There was a bug in a new API whereby if there were errors during scanning, ScanBatches()
hung instead of erroring. Code changes were added to ensure that errors were raised.
Gandiva LRU cache replacement
There was a discussion around replacing the LRU cache in Gandiva. Whereas LRU (least recently used) discards things based on last usage, the proposed new cache algorithm also takes into account the building time for different expressions.
Copying Rust to new repos
The Rust components are being copied across to the new repositories and there was discussion around filtering git history via git-filter-repo, updating the CI, adding integration tests, and getting ready to accept PRs in the new repos.
File extension
There was a discussion around registering the Arrow format with IANA as a media type. There were 2 different types being discuss; streaming and the file itself, and the general opinion appreared to be that they should be different types.
Random number generation
Random number generation was slow on ARM64, with significant differences between different compilers (with clang being much slower than gcc). It was caused by soft-float math, and resolved by supplying the “-ffast-math” argument to clang.
Rest parquet2
One contributor has been experimenting with re-writing the Rust parquet implementation which doesn’t use “unsafe” (keyword used to allow functionality that doesn’t guarantee memory safety), improving performance, and other things. There is discussion of moving their implementation to an official Apache repo and people suggest how to go about it.
Python-datafusion
Discussion around adding python-datafusion into the project. Python-datafusion allows the use of Datafusion from Python. Questions are asked around whether the plan is to move it into the monorepo or kept as a separate apache repo, and the author suggests at least doing releases separately so it can have independent versioning from pyarrow and not automatically bundle it with pyarrow.
compute::isin rejects duplicates
One of the C++ compute functions, isin
has parameter value_set
, which raises an error if it contains duplicate values, in arrow 4.0.0. A user notes that this behaviour is different in Arrow 2.0.0 and a ticket is opened to change this behaviour.
pyarrow custom metadata
A user asks a question about the user of custom metadata in PyArrow - this is a feature in pandas that is not fully implemented in PyArrow. There is also clarification that there are not plans to migrate all features from pandas to pyarrow, and further clarification that pyarrow is intended to be a back-end whereas pandas is both back-end and front-end.
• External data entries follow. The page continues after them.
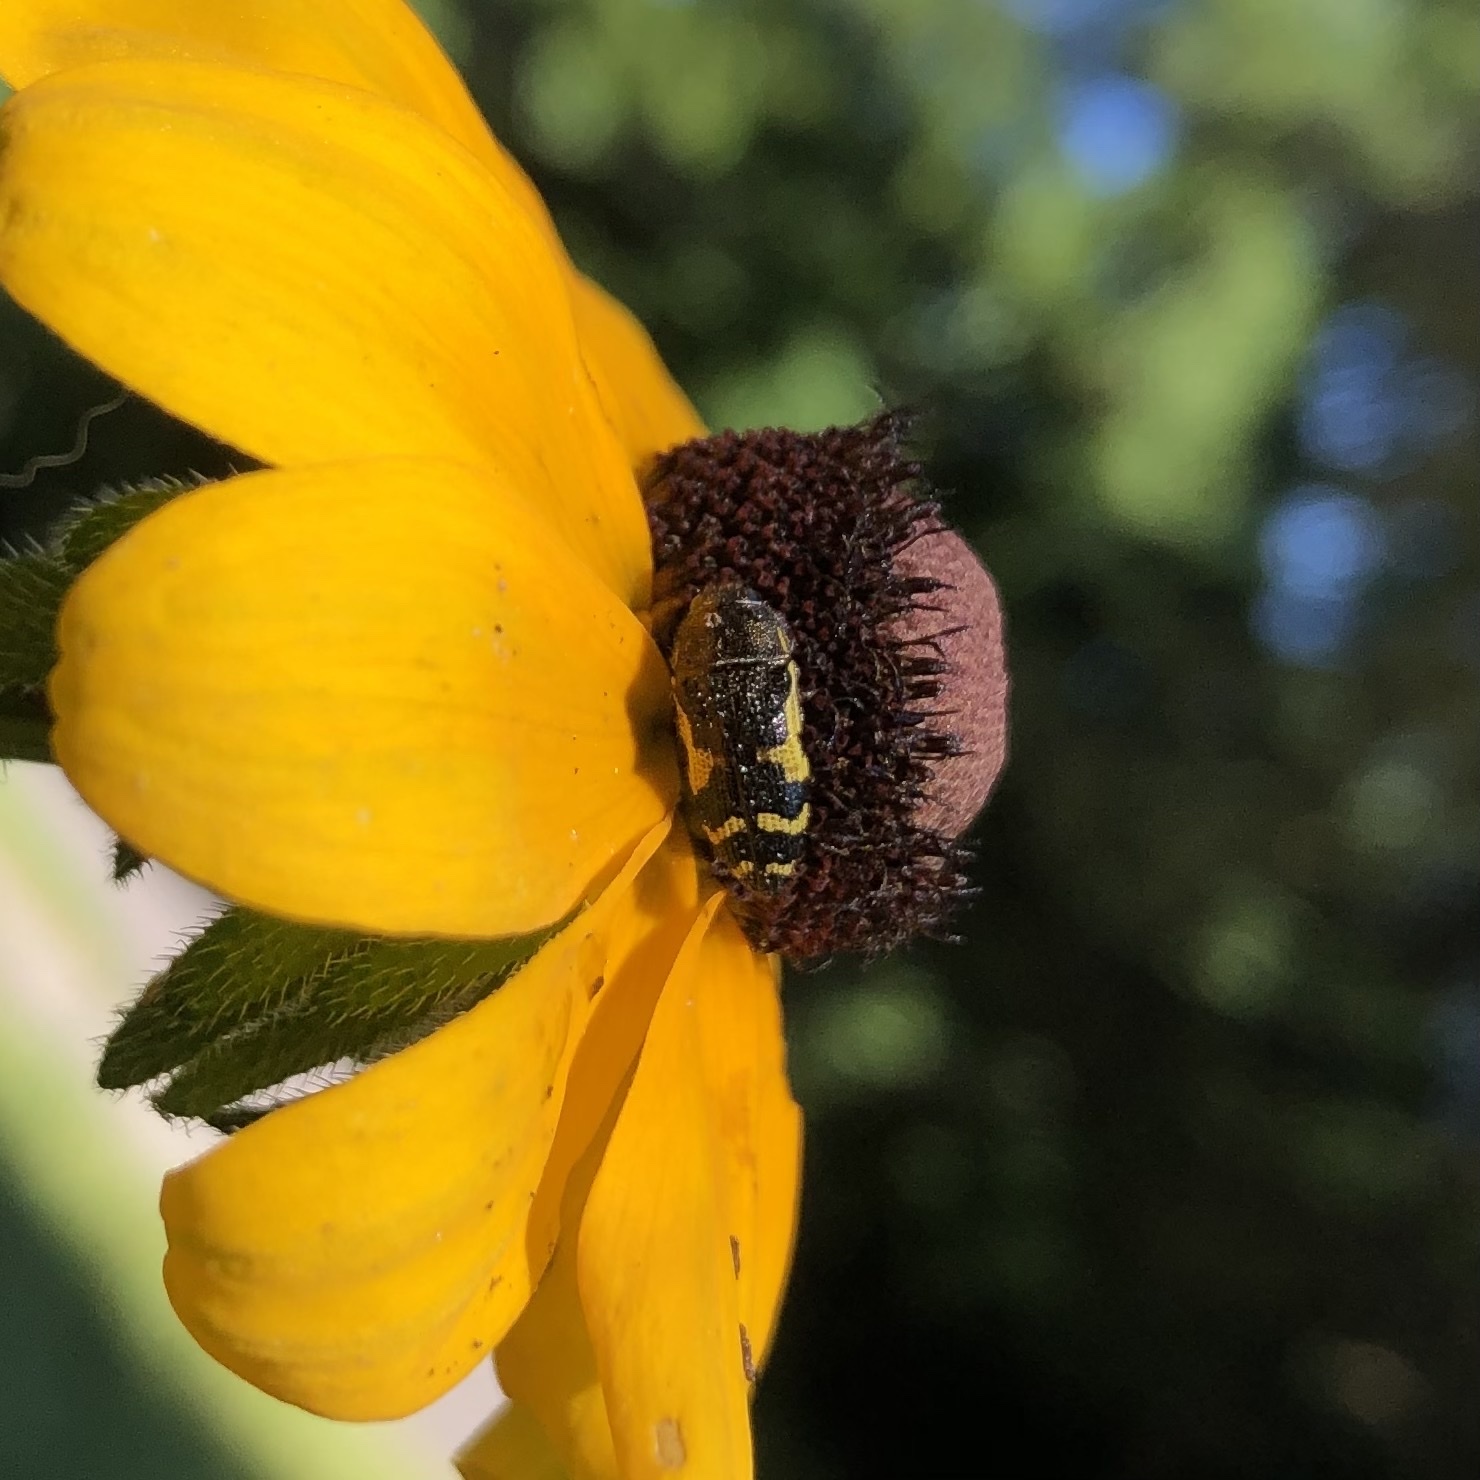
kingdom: Animalia
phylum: Arthropoda
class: Insecta
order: Coleoptera
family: Buprestidae
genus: Acmaeodera
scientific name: Acmaeodera pulchella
A ticket was opened around adding examples of using custom metadata.
Release candidate 3
The release candidate was verified by various people in multiple formats on multiple platforms, the vote was carried, and a draft blog post about the release was started.
Miscellaneous
- A userguide was added for DataFusion and Ballista
- There was a Rust sync call
- Discussion in the Go package around functionality to write to JSON and clarification that the internal package was related to integration tests and not aimed at end users, though there was alternative functionality elsewhere that met the OP’s needs.
- There was a request for functionality that enabled app metadata from a Flight stream in Go; this is currently implemented in Java, and a ticket was opened to add a Go implementation too.
- A user struggled to find the JS documentation and was directed to its various sources
- Discussion of the Arrow JS meetup
- User asking about whether interoperability is expected between Go and Rust API and clarification that it is
- User asking about whether a particular data type (dense union) is supported in parquet, and clarification that it is not.
- A discussion that turned into a bug report around NumPy buffers setting different attributes around things being mutable
- Mention of a potential bug to do with Pyarrow RecordBatchStreamWriter and dictionaries
- Discussion around the Julia migration - the plan is to follow the same process as the Rust one, and now the Rust migration is complete, the discussion is reopened.